Stored data entries
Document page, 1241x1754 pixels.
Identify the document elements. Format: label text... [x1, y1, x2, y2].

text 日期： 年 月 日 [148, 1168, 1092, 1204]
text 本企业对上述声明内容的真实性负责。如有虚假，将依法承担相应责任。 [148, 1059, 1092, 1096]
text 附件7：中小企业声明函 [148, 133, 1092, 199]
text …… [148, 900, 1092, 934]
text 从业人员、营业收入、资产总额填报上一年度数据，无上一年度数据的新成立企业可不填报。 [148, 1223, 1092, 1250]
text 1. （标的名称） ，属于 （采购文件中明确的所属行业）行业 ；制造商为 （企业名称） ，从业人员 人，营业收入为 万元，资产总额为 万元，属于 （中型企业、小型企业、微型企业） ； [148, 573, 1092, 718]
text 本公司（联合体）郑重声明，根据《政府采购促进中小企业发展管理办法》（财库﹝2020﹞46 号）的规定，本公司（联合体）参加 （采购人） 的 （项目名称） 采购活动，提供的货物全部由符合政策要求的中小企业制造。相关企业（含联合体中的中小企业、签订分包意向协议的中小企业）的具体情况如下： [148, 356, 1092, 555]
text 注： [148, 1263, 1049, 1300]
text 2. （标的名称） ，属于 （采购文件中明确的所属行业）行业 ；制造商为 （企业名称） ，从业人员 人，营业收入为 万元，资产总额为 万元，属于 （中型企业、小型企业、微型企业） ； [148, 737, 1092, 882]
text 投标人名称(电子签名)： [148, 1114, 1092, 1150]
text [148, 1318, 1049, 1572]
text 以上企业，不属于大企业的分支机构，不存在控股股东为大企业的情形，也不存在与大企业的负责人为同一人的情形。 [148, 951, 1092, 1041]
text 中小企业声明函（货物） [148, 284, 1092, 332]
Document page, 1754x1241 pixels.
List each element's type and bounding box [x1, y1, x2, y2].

EXERCISE GOAL: Copy each line from the data that features the string "page".

OUTPUT OF THE TASK:
Document page, 1241x1754 pixels.
Document page, 1754x1241 pixels.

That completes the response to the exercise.